Use web browser to automatically authenticate rclone with remote?
* Say Y if the machine running rclone has a web browser you can use
* Say N if running rclone on a (remote) machine without web browser access
If not sure try Y. If Y failed, try N.
y) Yes (default)
n) No
y/n>
Please enter 'n'
Option config_token.
For this to work, you will need rclone available on a machine that has
a web browser available.
For more help and alternate methods see: https://rclone.org/remote_setup/
Execute the following on the machine with the web browser (same rclone
version recommended):
rclone authorize "drive" "eyJzY29wZSI6ImRyaXZlIn0"
Then paste the result.
Enter a value.
config_token>
As instructed, please copy the line in the output you get that is similar to:
rclone authorize "drive" "eyJzY29wZSI6ImRyaXZlIn0"

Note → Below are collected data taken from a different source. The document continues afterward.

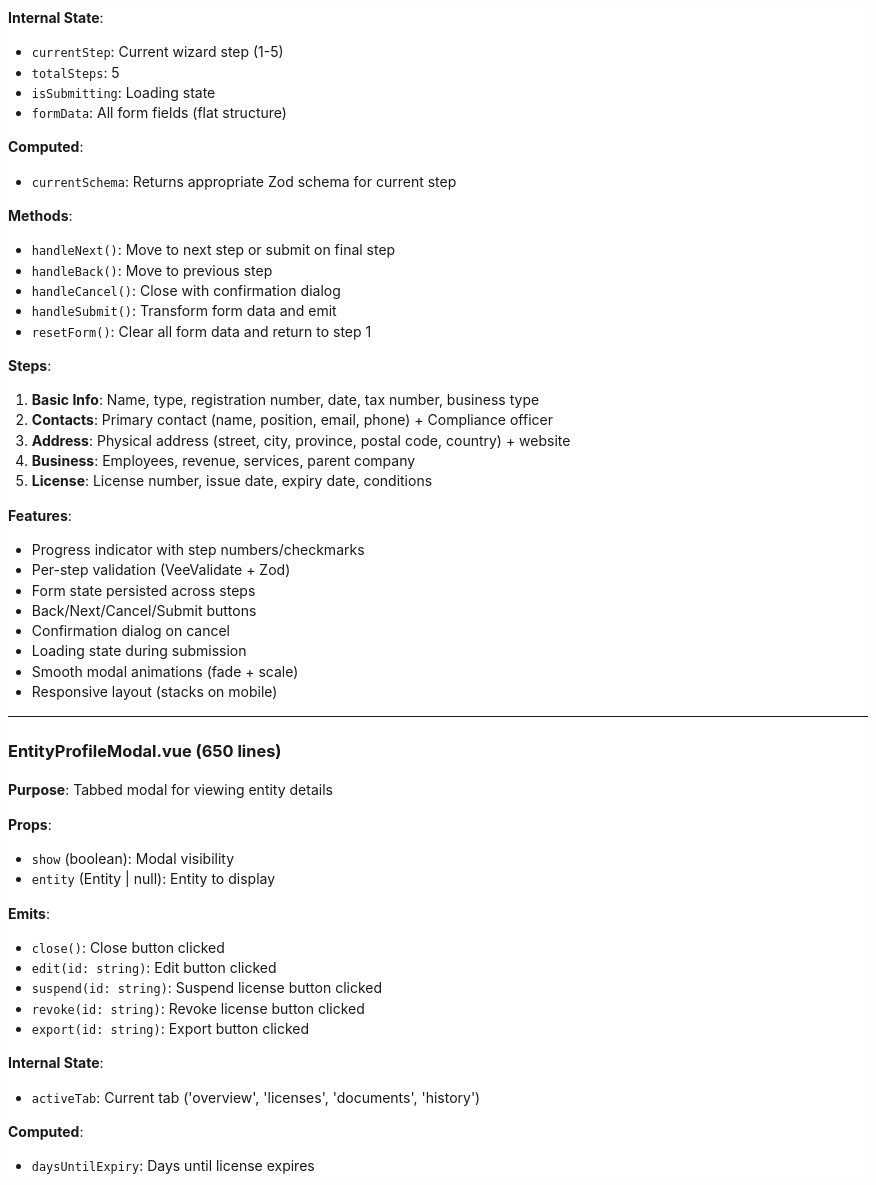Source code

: **Internal State**:
- `currentStep`: Current wizard step (1-5)
- `totalSteps`: 5
- `isSubmitting`: Loading state
- `formData`: All form fields (flat structure)

**Computed**:
- `currentSchema`: Returns appropriate Zod schema for current step

**Methods**:
- `handleNext()`: Move to next step or submit on final step
- `handleBack()`: Move to previous step
- `handleCancel()`: Close with confirmation dialog
- `handleSubmit()`: Transform form data and emit
- `resetForm()`: Clear all form data and return to step 1

**Steps**:
1. **Basic Info**: Name, type, registration number, date, tax number, business type
2. **Contacts**: Primary contact (name, position, email, phone) + Compliance officer
3. **Address**: Physical address (street, city, province, postal code, country) + website
4. **Business**: Employees, revenue, services, parent company
5. **License**: License number, issue date, expiry date, conditions

**Features**:
- Progress indicator with step numbers/checkmarks
- Per-step validation (VeeValidate + Zod)
- Form state persisted across steps
- Back/Next/Cancel/Submit buttons
- Confirmation dialog on cancel
- Loading state during submission
- Smooth modal animations (fade + scale)
- Responsive layout (stacks on mobile)

---

### EntityProfileModal.vue (650 lines)

**Purpose**: Tabbed modal for viewing entity details

**Props**:
- `show` (boolean): Modal visibility
- `entity` (Entity | null): Entity to display

**Emits**:
- `close()`: Close button clicked
- `edit(id: string)`: Edit button clicked
- `suspend(id: string)`: Suspend license button clicked
- `revoke(id: string)`: Revoke license button clicked
- `export(id: string)`: Export button clicked

**Internal State**:
- `activeTab`: Current tab ('overview', 'licenses', 'documents', 'history')

**Computed**:
- `daysUntilExpiry`: Days until license expires
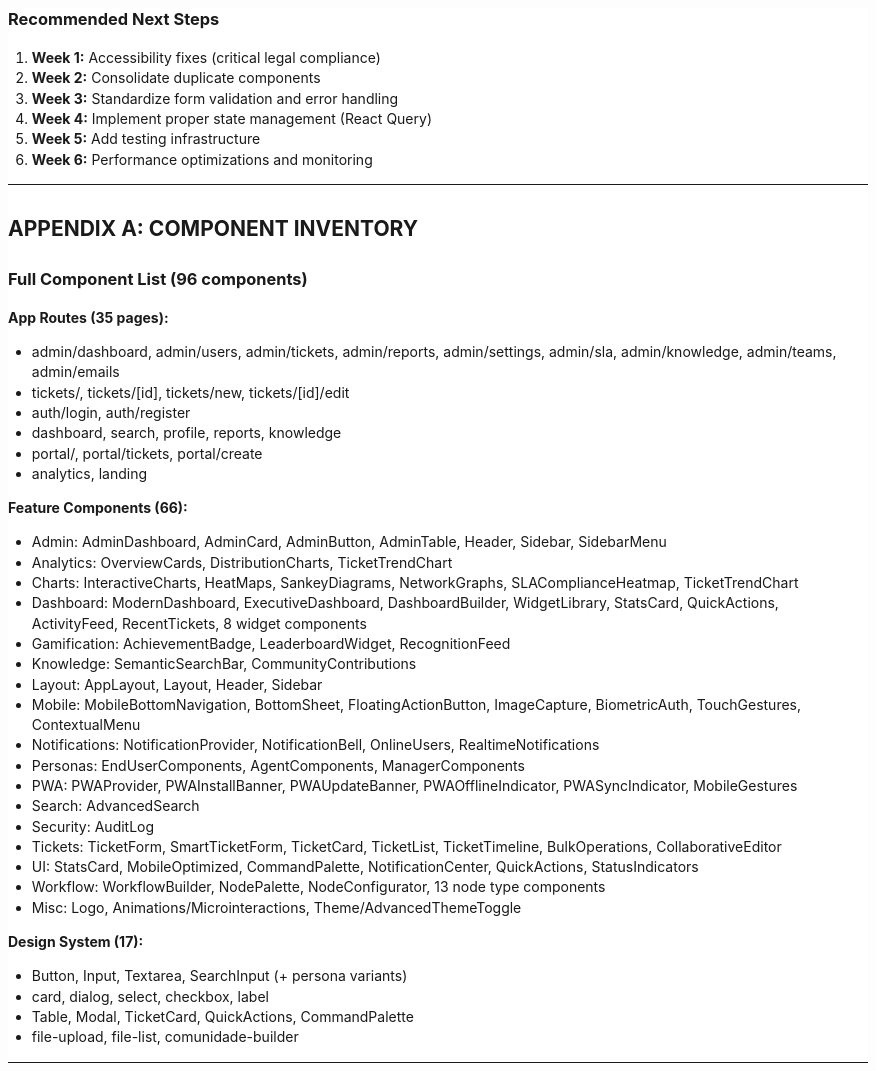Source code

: ### Recommended Next Steps

1. **Week 1:** Accessibility fixes (critical legal compliance)
2. **Week 2:** Consolidate duplicate components
3. **Week 3:** Standardize form validation and error handling
4. **Week 4:** Implement proper state management (React Query)
5. **Week 5:** Add testing infrastructure
6. **Week 6:** Performance optimizations and monitoring

---

## APPENDIX A: COMPONENT INVENTORY

### Full Component List (96 components)

**App Routes (35 pages):**
- admin/dashboard, admin/users, admin/tickets, admin/reports, admin/settings, admin/sla, admin/knowledge, admin/teams, admin/emails
- tickets/, tickets/[id], tickets/new, tickets/[id]/edit
- auth/login, auth/register
- dashboard, search, profile, reports, knowledge
- portal/, portal/tickets, portal/create
- analytics, landing

**Feature Components (66):**
- Admin: AdminDashboard, AdminCard, AdminButton, AdminTable, Header, Sidebar, SidebarMenu
- Analytics: OverviewCards, DistributionCharts, TicketTrendChart
- Charts: InteractiveCharts, HeatMaps, SankeyDiagrams, NetworkGraphs, SLAComplianceHeatmap, TicketTrendChart
- Dashboard: ModernDashboard, ExecutiveDashboard, DashboardBuilder, WidgetLibrary, StatsCard, QuickActions, ActivityFeed, RecentTickets, 8 widget components
- Gamification: AchievementBadge, LeaderboardWidget, RecognitionFeed
- Knowledge: SemanticSearchBar, CommunityContributions
- Layout: AppLayout, Layout, Header, Sidebar
- Mobile: MobileBottomNavigation, BottomSheet, FloatingActionButton, ImageCapture, BiometricAuth, TouchGestures, ContextualMenu
- Notifications: NotificationProvider, NotificationBell, OnlineUsers, RealtimeNotifications
- Personas: EndUserComponents, AgentComponents, ManagerComponents
- PWA: PWAProvider, PWAInstallBanner, PWAUpdateBanner, PWAOfflineIndicator, PWASyncIndicator, MobileGestures
- Search: AdvancedSearch
- Security: AuditLog
- Tickets: TicketForm, SmartTicketForm, TicketCard, TicketList, TicketTimeline, BulkOperations, CollaborativeEditor
- UI: StatsCard, MobileOptimized, CommandPalette, NotificationCenter, QuickActions, StatusIndicators
- Workflow: WorkflowBuilder, NodePalette, NodeConfigurator, 13 node type components
- Misc: Logo, Animations/Microinteractions, Theme/AdvancedThemeToggle

**Design System (17):**
- Button, Input, Textarea, SearchInput (+ persona variants)
- card, dialog, select, checkbox, label
- Table, Modal, TicketCard, QuickActions, CommandPalette
- file-upload, file-list, comunidade-builder

---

and paste that into a terminal on your local system and press enter/return.
That should open a web browser that will have you select your NYU account and will verify that you would like to give rclone access to your Google Drive. It will then provide you with a long code:
user@ITS tmp % rclone authorize "drive" "eysi39xv82pmJzY29XZlIn0"
2025/03/21 11:12:29 NOTICE: Make sure your Redirect URL is set to "http://127.0.0.1:53682/" in your custom config.
2025/03/21 11:12:29 NOTICE: If your browser doesn't open automatically go to the following link: http://127.0.0.1:53682/auth?state=4c5yNwx6EsFWeise83svie
2025/03/21 11:12:29 NOTICE: Log in and authorize rclone for access
2025/03/21 11:12:29 NOTICE: Waiting for code...
2025/03/21 11:12:39 NOTICE: Got code
Paste the following into your remote machine --->
code removed
<---End paste
Please copy this code and paste it in as a response to the config_token>
prompt.
Configure this as a team drive?
y) Yes
n) No (default)
y/n> n
Please enter 'n'.
--------------------
[remote1]
type = drive
scope = drive
token = {"access_token":", removed "}
--------------------
y) Yes this is OK (default)
e) Edit this remote
d) Delete this remote
y/e/d> y
Please enter 'y'.
Current remotes:
Name Type
==== ====
remote1 drive
e) Edit existing remote
n) New remote
d) Delete remote
r) Rename remote
c) Copy remote
s) Set configuration password
q) Quit config
e/n/d/r/c/s/q> q
Please enter 'q' and we're done with configuration.
Step 4: Transfer
Please be sure to perform data transters on a data transfer node (DTN). It can degrade performace for other users to perform transfers on other types of nodes. For more information please see Data Transfers
Sample commands:
$ rclone lsd nyu_google_drive:
Transfer files to Google Drive, using the command below:
$ rclone copy <source_folder or file> <remote_name>:<name_of_folder_on_gdrive>
It looks something like below:
$ rclone copy /home/user1 nyu_google_drive:backup_home_user1
Step 5: Confirmation
The files are transferred and you can find the files on your Google Drive.
Rclone only copies new files or files different from the already existing files on Google Drive.